Theory¶
Refer to this paper.
Compilation¶
Pre-requirements: ESMF, PDAF, SCHISM as libraries; the following sections show how to build for each.
Build ESMF¶
ESMF version must be newer than version 8.1, users can download from https://earthsystemmodeling.org/download/
Specify macros depending on your platform resources, the following use intel with intelmpi as example, more options can be found from https://earthsystemmodeling.org/docs/release/latest/ESMF_usrdoc/node10.html#SECTION000106000000000000000 :
export ESMF_DIR= where you untar ESMF
export ESMF_COMPILER=intel
export ESMF_OPENMP=OFF
export ESMF_PTHREADS=OFF
export ESMF_COMM=intelmpi
export ESMF_NETCDF=split
export ESMF_NETCDF_INCLUDE="$NetCDF_FORTRAN_DIR/include -I$NetCDF_FORTRAN_DIR/include $NetCDF_C_DIR/include -I$NetCDF_C_DIR/include"
export ESMF_NETCDF_LIBPATH="$NetCDF_FORTRAN_DIR/lib -L$NetCDF_FORTRAN_DIR/lib $NetCDF_C_DIR/lib -L$NetCDF_C_DIR/lib"
export ESMF_NETCDF_LIBS="-lnetcdff -lnetcdf"
export ESMF_PIO=OFF
export ESMF_ABI=x86_64_medium #(optional)
Then do the following:
This may take some time depending on your system.
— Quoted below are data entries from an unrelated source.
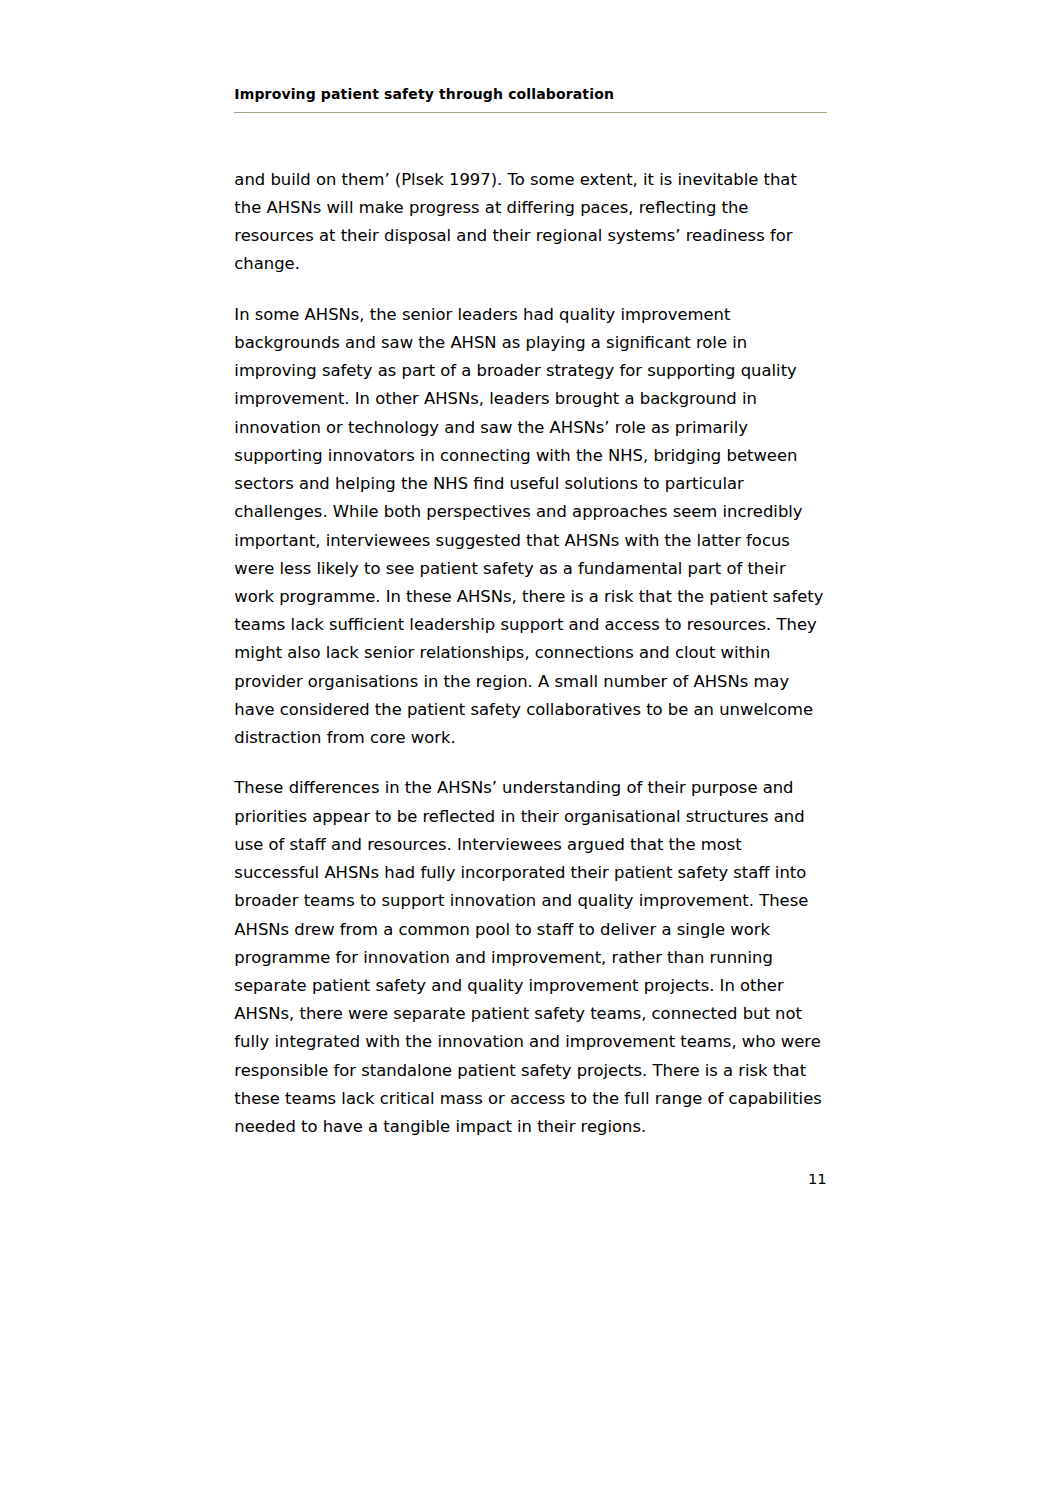Improving patient safety through collaboration
and build on them’ (Plsek 1997). To some extent, it is inevitable that the AHSNs will make progress at differing paces, reflecting the resources at their disposal and their regional systems’ readiness for change.
In some AHSNs, the senior leaders had quality improvement backgrounds and saw the AHSN as playing a significant role in improving safety as part of a broader strategy for supporting quality improvement. In other AHSNs, leaders brought a background in innovation or technology and saw the AHSNs’ role as primarily supporting innovators in connecting with the NHS, bridging between sectors and helping the NHS find useful solutions to particular challenges. While both perspectives and approaches seem incredibly important, interviewees suggested that AHSNs with the latter focus were less likely to see patient safety as a fundamental part of their work programme. In these AHSNs, there is a risk that the patient safety teams lack sufficient leadership support and access to resources. They might also lack senior relationships, connections and clout within provider organisations in the region. A small number of AHSNs may have considered the patient safety collaboratives to be an unwelcome distraction from core work.
These differences in the AHSNs’ understanding of their purpose and priorities appear to be reflected in their organisational structures and use of staff and resources. Interviewees argued that the most successful AHSNs had fully incorporated their patient safety staff into broader teams to support innovation and quality improvement. These AHSNs drew from a common pool to staff to deliver a single work programme for innovation and improvement, rather than running separate patient safety and quality improvement projects. In other AHSNs, there were separate patient safety teams, connected but not fully integrated with the innovation and improvement teams, who were responsible for standalone patient safety projects. There is a risk that these teams lack critical mass or access to the full range of capabilities needed to have a tangible impact in their regions.
11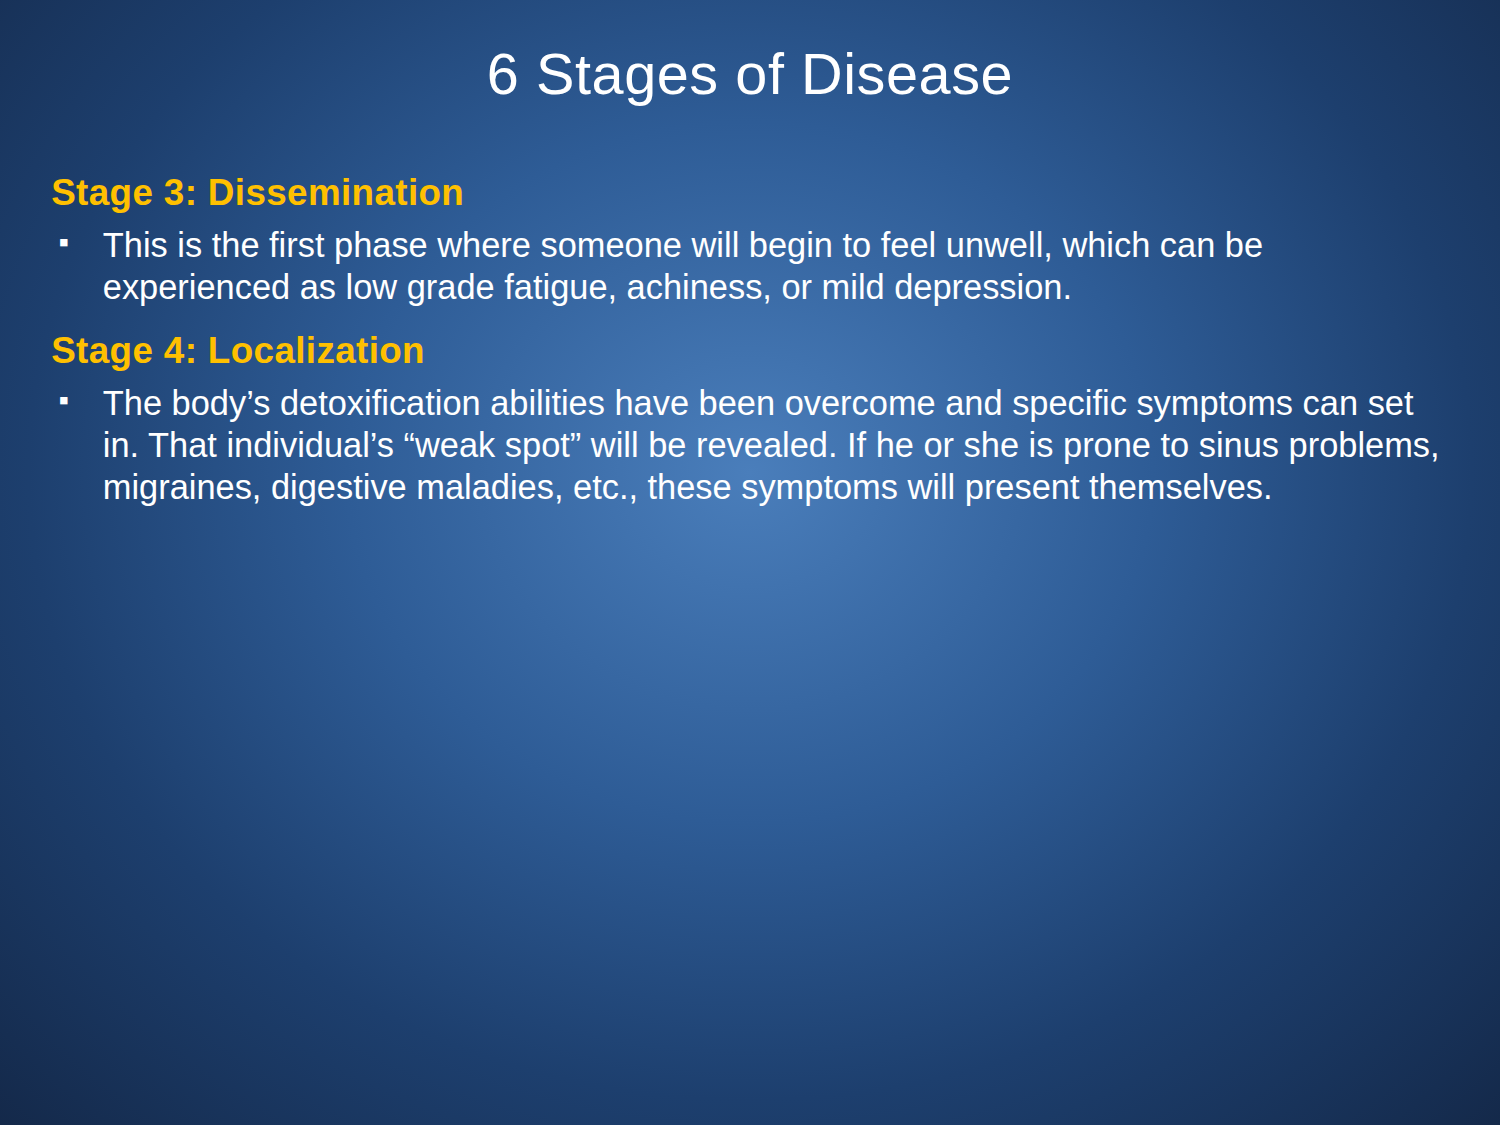6 Stages of Disease
Stage 3: Dissemination
This is the first phase where someone will begin to feel unwell, which can be experienced as low grade fatigue, achiness, or mild depression.
Stage 4: Localization
The body’s detoxification abilities have been overcome and specific symptoms can set in. That individual’s “weak spot” will be revealed. If he or she is prone to sinus problems, migraines, digestive maladies, etc., these symptoms will present themselves.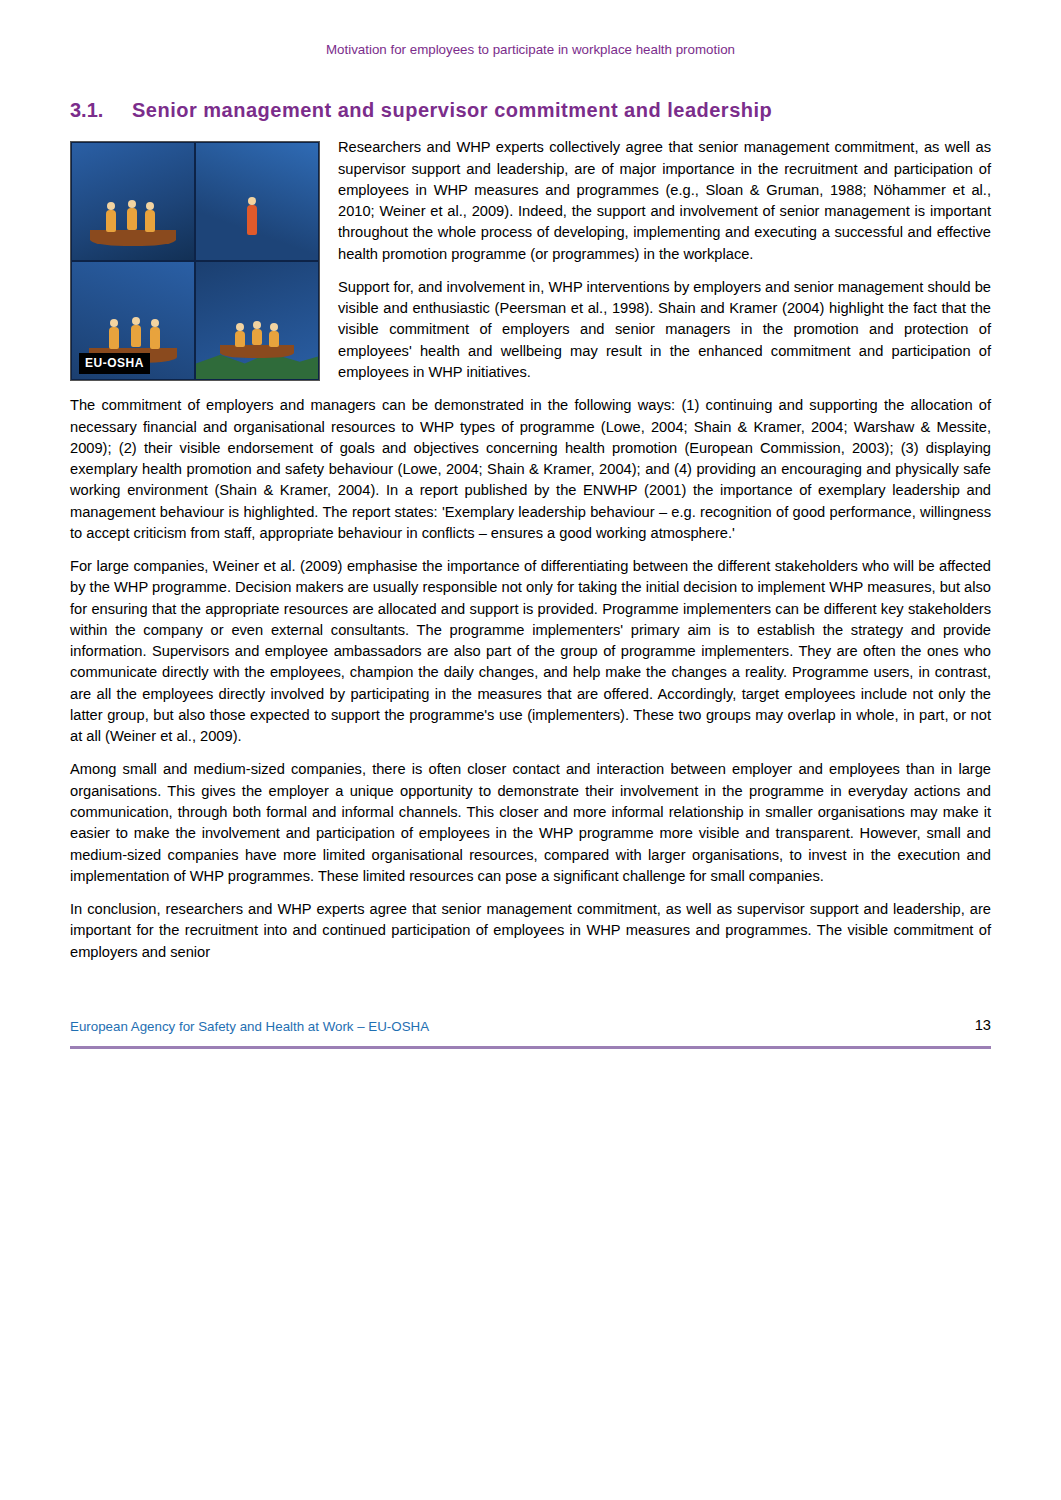Motivation for employees to participate in workplace health promotion
3.1. Senior management and supervisor commitment and leadership
EU-OSHA
Researchers and WHP experts collectively agree that senior management commitment, as well as supervisor support and leadership, are of major importance in the recruitment and participation of employees in WHP measures and programmes (e.g., Sloan & Gruman, 1988; Nöhammer et al., 2010; Weiner et al., 2009). Indeed, the support and involvement of senior management is important throughout the whole process of developing, implementing and executing a successful and effective health promotion programme (or programmes) in the workplace.
Support for, and involvement in, WHP interventions by employers and senior management should be visible and enthusiastic (Peersman et al., 1998). Shain and Kramer (2004) highlight the fact that the visible commitment of employers and senior managers in the promotion and protection of employees' health and wellbeing may result in the enhanced commitment and participation of employees in WHP initiatives.
The commitment of employers and managers can be demonstrated in the following ways: (1) continuing and supporting the allocation of necessary financial and organisational resources to WHP types of programme (Lowe, 2004; Shain & Kramer, 2004; Warshaw & Messite, 2009); (2) their visible endorsement of goals and objectives concerning health promotion (European Commission, 2003); (3) displaying exemplary health promotion and safety behaviour (Lowe, 2004; Shain & Kramer, 2004); and (4) providing an encouraging and physically safe working environment (Shain & Kramer, 2004). In a report published by the ENWHP (2001) the importance of exemplary leadership and management behaviour is highlighted. The report states: 'Exemplary leadership behaviour – e.g. recognition of good performance, willingness to accept criticism from staff, appropriate behaviour in conflicts – ensures a good working atmosphere.'
For large companies, Weiner et al. (2009) emphasise the importance of differentiating between the different stakeholders who will be affected by the WHP programme. Decision makers are usually responsible not only for taking the initial decision to implement WHP measures, but also for ensuring that the appropriate resources are allocated and support is provided. Programme implementers can be different key stakeholders within the company or even external consultants. The programme implementers' primary aim is to establish the strategy and provide information. Supervisors and employee ambassadors are also part of the group of programme implementers. They are often the ones who communicate directly with the employees, champion the daily changes, and help make the changes a reality. Programme users, in contrast, are all the employees directly involved by participating in the measures that are offered. Accordingly, target employees include not only the latter group, but also those expected to support the programme's use (implementers). These two groups may overlap in whole, in part, or not at all (Weiner et al., 2009).
Among small and medium-sized companies, there is often closer contact and interaction between employer and employees than in large organisations. This gives the employer a unique opportunity to demonstrate their involvement in the programme in everyday actions and communication, through both formal and informal channels. This closer and more informal relationship in smaller organisations may make it easier to make the involvement and participation of employees in the WHP programme more visible and transparent. However, small and medium-sized companies have more limited organisational resources, compared with larger organisations, to invest in the execution and implementation of WHP programmes. These limited resources can pose a significant challenge for small companies.
In conclusion, researchers and WHP experts agree that senior management commitment, as well as supervisor support and leadership, are important for the recruitment into and continued participation of employees in WHP measures and programmes. The visible commitment of employers and senior
European Agency for Safety and Health at Work – EU-OSHA
13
If successful, the library & esmf.mk will be located in $ESMF_DIR/lib/libO/Linux.intel.x86_64_medium.intelmpi.default/; the actual path depends on compile option.
If this is a fresh install, and you intend to build schism_pdaf after, remember to unset the macro to avoid conflict when building schism_pdaf, like the following:
unset ESMF_DIR
unset ESMF_COMPILER
unset ESMF_OPENMP
unset ESMF_PTHREADS
unset ESMF_COMM
unset ESMF_NETCDF
unset ESMF_PIO
unset ESMF_ABI
Build PDAF¶
PDAF version 3.0 is not compatible with previous version (2.3.1 and older), so if you have previous version, please update it to the latest one.
Get PDAF 3.0 from github
Choose build option from folder make.arch or make one and put into it.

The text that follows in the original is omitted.